#### EXERCISE DETAILS:
Tally up the lines below that contain the word "retirement" and give the total alone.

**** DATA UNDER STUDY ****

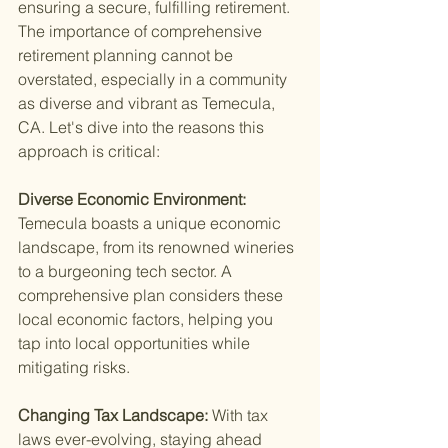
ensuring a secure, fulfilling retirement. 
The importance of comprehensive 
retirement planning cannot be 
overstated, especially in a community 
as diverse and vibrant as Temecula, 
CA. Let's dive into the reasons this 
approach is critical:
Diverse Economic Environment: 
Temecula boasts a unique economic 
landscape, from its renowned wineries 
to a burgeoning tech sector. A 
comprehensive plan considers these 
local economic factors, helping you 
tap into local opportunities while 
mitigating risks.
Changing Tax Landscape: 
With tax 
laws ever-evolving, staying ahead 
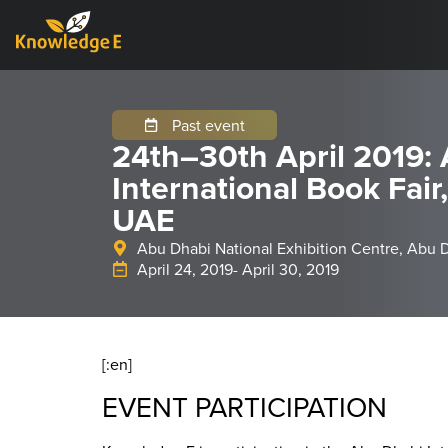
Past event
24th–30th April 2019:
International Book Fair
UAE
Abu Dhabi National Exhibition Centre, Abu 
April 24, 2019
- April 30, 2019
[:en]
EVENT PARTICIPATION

****

#### EXERCISE RESPONSE:
2